### Text
—————
A small percentage of electronic commerce is conducted entirely
electronically for "virtual" items such as access to premium content on a
website, but most electronic commerce eventually involves physical items and
their transportation in at least some way.
History
The meaning of the term "electronic commerce" has changed over the last 30
years. Originally, "electronic commerce" meant the facilitation of commercial
transactions electronically, usually using technology like Electronic Data
Interchange (EDI) and Electronic Funds Transfer (EFT), where both were
introduced in the late 1970s, for example, to send commercial documents like
purchase orders or invoices electronically.
The 'electronic' or 'e' in e-commerce refers to the technology/systems; the
'commerce' refers to be traditional business models. E-commerce is the complete
set of processes that support commercial business activities on a network. In
the 1970s and 1980s, this would also have involved information analysis. The
growth and acceptance of credit cards, automated teller machines (ATM) and
telephone banking in the 1980s were also forms of e-commerce. However, from the
1990s onwards, this would include enterprise resource planning systems (ERP),
data mining and data warehousing.
—————
### Data to examine

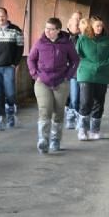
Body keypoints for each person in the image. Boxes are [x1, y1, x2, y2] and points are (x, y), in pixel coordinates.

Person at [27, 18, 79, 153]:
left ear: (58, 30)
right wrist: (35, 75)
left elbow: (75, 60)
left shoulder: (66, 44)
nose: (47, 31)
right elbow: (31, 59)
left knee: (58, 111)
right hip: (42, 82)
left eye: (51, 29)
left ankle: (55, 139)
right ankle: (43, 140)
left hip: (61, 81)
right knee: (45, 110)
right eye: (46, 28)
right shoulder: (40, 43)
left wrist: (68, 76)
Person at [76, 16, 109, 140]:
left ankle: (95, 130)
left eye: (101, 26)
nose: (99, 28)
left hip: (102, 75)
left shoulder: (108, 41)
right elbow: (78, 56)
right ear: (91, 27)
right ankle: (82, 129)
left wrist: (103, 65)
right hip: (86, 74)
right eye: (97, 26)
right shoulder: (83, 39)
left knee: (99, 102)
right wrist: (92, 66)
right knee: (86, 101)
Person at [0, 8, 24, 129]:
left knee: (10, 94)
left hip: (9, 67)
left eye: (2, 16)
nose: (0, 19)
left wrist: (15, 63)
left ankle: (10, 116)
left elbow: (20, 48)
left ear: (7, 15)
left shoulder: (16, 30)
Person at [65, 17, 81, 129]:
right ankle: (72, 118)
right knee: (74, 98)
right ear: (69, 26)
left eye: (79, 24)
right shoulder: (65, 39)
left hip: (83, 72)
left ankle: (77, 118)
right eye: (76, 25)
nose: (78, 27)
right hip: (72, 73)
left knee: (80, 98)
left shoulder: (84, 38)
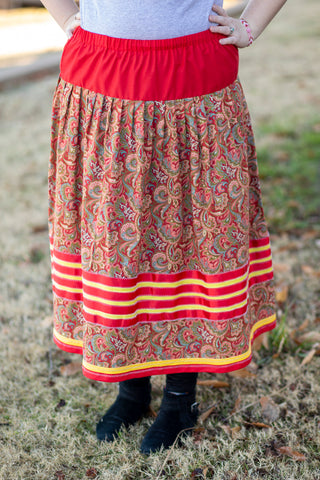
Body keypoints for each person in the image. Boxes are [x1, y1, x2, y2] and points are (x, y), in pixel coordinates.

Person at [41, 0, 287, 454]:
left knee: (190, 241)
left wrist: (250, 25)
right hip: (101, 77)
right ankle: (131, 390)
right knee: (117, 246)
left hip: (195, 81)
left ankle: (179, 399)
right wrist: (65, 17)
—————
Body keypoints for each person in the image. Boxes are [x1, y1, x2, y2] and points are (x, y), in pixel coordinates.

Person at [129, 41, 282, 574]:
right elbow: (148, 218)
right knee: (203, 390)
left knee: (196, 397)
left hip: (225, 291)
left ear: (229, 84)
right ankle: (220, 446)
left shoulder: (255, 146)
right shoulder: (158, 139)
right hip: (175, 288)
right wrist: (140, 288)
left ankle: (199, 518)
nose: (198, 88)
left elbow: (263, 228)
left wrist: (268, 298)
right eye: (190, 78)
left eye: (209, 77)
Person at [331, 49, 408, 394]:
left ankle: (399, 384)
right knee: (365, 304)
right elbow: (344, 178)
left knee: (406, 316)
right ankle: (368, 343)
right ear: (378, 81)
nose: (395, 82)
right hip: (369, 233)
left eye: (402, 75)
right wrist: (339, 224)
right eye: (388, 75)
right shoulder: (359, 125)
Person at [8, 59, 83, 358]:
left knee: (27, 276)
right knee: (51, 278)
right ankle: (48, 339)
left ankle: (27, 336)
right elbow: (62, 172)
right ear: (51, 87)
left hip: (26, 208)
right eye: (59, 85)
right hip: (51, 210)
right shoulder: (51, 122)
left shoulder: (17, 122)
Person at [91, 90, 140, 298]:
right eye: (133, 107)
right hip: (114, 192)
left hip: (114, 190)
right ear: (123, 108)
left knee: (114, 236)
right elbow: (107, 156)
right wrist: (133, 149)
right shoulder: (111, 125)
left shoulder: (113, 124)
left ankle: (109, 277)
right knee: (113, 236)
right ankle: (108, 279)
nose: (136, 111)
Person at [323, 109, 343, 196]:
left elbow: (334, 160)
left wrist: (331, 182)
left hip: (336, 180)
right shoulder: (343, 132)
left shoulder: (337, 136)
—————
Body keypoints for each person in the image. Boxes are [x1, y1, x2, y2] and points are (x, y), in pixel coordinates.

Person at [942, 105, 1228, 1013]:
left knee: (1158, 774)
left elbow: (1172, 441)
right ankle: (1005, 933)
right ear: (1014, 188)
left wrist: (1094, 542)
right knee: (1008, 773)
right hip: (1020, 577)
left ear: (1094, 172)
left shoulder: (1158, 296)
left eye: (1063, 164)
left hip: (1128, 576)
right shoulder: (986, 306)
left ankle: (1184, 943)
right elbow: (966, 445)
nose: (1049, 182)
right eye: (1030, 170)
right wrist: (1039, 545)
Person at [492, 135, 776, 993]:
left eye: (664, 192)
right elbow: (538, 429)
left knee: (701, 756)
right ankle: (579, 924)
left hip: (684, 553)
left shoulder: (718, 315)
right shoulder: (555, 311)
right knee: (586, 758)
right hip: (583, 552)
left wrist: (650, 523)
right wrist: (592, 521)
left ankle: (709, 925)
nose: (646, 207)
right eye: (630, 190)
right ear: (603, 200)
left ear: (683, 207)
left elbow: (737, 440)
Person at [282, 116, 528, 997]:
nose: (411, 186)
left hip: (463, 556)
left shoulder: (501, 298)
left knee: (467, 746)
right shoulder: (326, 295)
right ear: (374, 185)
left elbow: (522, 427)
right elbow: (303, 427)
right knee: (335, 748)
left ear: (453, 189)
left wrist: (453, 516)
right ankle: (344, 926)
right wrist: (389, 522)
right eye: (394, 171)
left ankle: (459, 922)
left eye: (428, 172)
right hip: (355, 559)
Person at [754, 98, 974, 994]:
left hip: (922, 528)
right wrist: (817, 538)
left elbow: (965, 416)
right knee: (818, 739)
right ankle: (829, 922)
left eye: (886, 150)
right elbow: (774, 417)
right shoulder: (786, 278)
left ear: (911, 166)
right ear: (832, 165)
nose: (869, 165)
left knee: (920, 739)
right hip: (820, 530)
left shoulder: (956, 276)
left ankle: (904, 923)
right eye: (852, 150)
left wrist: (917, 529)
—————
### To do
From the electronic commerce text above, copy the part that begins with the words "A small percentage" and ends with "least some way.".

### Solution for this task
A small percentage of electronic commerce is conducted entirely
electronically for "virtual" items such as access to premium content on a
website, but most electronic commerce eventually involves physical items and
their transportation in at least some way.